Questions de société
Écoutez les sciences sociales, surtout quand elles dérangent.

Écoutez les sciences sociales, surtout quand elles dérangent.

Publié le par Vincent Ferré (Source : Revue EspacesTemps.net)

Écoutez les sciences sociales, surtout quand elles dérangent. La crise de l'Université française vue par la Rédaction d'EspacesTemps.net.

« It's about ensuring that facts and evidence are never twisted or obscured by politics or ideology. It's about listening to what our scientists have to say, even when it's inconvenient — especially when it's inconvenient. »
Barak Obama, Science Team Rollout Radio Address, Friday, December 17, 2008. 

Que révèlent les évènements universitaires récents ? 

Des sciences sociales même concernées, tentent de se distancier du mouvement des enseignants-chercheurs et en proposer leur propre analyse.


Parmi les éléments d'analyses ces auteurs avancent l'idée d'une "nouvelle question sociale". Pour Marc Dumont : 
" Premier constat, donc, de cette échappée — provisoire ou définitive, il est beaucoup trop tôt pour le dire — du seul régime partisan auquel la contestation des réformes d'État s'est trouvée longtemps associée. « Je n'ai pas manifesté depuis... depuis l'école libre ! » déclare ainsi ce collègue : si, de droite comme de gauche, une frontière est tombée, une autre bien plus considérable s'est affermie. Est-ce la préfiguration de ce nouveau régime compétitif et de rapport interindividuel en milieu professionnel ouvert par la réforme ? Nouvelle frontière que celle-ci, qui viendrait s'établir à l'intérieur même du champ enseignant, le divisant de l'intérieur, faisant voler en éclat les congruences partisanes pour leur voir s'y substituer des « systèmes de proximité », de « rapprochements », d'affinité ou de « contiguïté » d'intérêt avec les instances désormais responsables d'université rendues autonomes. 

(...)

L'horizon universitaire est trouble, certes. Mais il n'est peut-être, au fond, qu'un symptôme anticipatoire d'une métamorphose sociétale dont il est ni le point de départ, ni le terme, mais un élément parmi d'autres, de son accélération : d'une société de défiance, d'une insécurité sociale (Robert Castel) en voie de se conforter. Ce ne sont probablement ni les émeutes en Grèce, ni les manifestions en Écosse, ni celles qui ne sauront tarder probablement dans l'État dont Arnold Schwarzenegger est le gouverneur, qui ne le contrediraient."

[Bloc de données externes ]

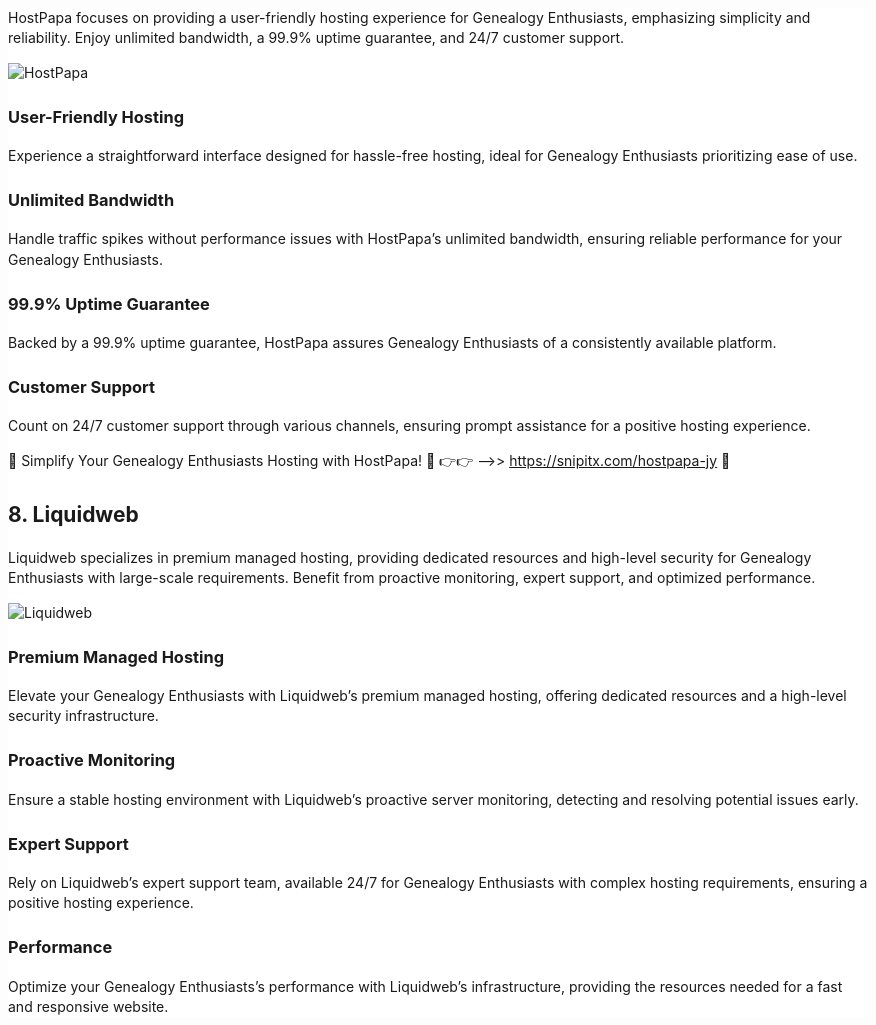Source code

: HostPapa focuses on providing a user-friendly hosting experience for Genealogy Enthusiasts, emphasizing simplicity and reliability. Enjoy unlimited bandwidth, a 99.9% uptime guarantee, and 24/7 customer support.

![HostPapa](https://i.imgur.com/ouDTkvl.jpeg "HostPapa Hosting")

### User-Friendly Hosting
Experience a straightforward interface designed for hassle-free hosting, ideal for Genealogy Enthusiasts prioritizing ease of use.

### Unlimited Bandwidth
Handle traffic spikes without performance issues with HostPapa’s unlimited bandwidth, ensuring reliable performance for your Genealogy Enthusiasts.

### 99.9% Uptime Guarantee
Backed by a 99.9% uptime guarantee, HostPapa assures Genealogy Enthusiasts of a consistently available platform.

### Customer Support
Count on 24/7 customer support through various channels, ensuring prompt assistance for a positive hosting experience.

🌈 Simplify Your Genealogy Enthusiasts Hosting with HostPapa! 🚀
👉👉 -->> https://snipitx.com/hostpapa-jy 🚀

## 8. Liquidweb

Liquidweb specializes in premium managed hosting, providing dedicated resources and high-level security for Genealogy Enthusiasts with large-scale requirements. Benefit from proactive monitoring, expert support, and optimized performance.

![Liquidweb](https://i.imgur.com/4IvT9SC.jpeg "Liquidweb Hosting")

### Premium Managed Hosting
Elevate your Genealogy Enthusiasts with Liquidweb’s premium managed hosting, offering dedicated resources and a high-level security infrastructure.

### Proactive Monitoring
Ensure a stable hosting environment with Liquidweb’s proactive server monitoring, detecting and resolving potential issues early.

### Expert Support
Rely on Liquidweb’s expert support team, available 24/7 for Genealogy Enthusiasts with complex hosting requirements, ensuring a positive hosting experience.

### Performance
Optimize your Genealogy Enthusiasts’s performance with Liquidweb’s infrastructure, providing the resources needed for a fast and responsive website.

Pour Hervé Regnauld c'est la conception du savoir qui est en jeu, de son utilité :
"Les enseignants-chercheurs ont alors une responsabilité : il leur faut, à partir des questionnements estudiantins, repenser leur façon de produire des savoirs, c'est-à-dire de « chercher ». D'une manière ou d'une autre, les étudiants sont solidaires des enseignants mais demandent aux enseignants de produire des résultats socialement bien définis, c'est-à-dire des savoirs socialement utiles. Le critère de l'utilité est double : est utile ce qui procure une compétence sur le marché du travail et est utile ce qui procure une distance à l'égard des valeurs du marché du travail. Les étudiants sont en train d'inventer de nouveaux critères d'évaluation de notre recherche."

Pour Igor Moulié, c'est la raison même de la recherche qui doit être examinée : qu'est-ce que chercher veut dire ?

"Les nouvelles procédures introduisent des logiques d'évaluation de type hiérarchique et bureaucratique. Les instances concernées (agences, présidence d'université) n'ont ni le temps ni les moyens de se lancer dans une évaluation qualitative et reposent sur des facteurs quantitatifs : nombre d'articles publiés, facteur d'impact, participation à des projets internationaux. Elles incitent le chercheur à produire des signes d'activités, une illusion de recherche, plutôt qu'un contenu réellement innovant."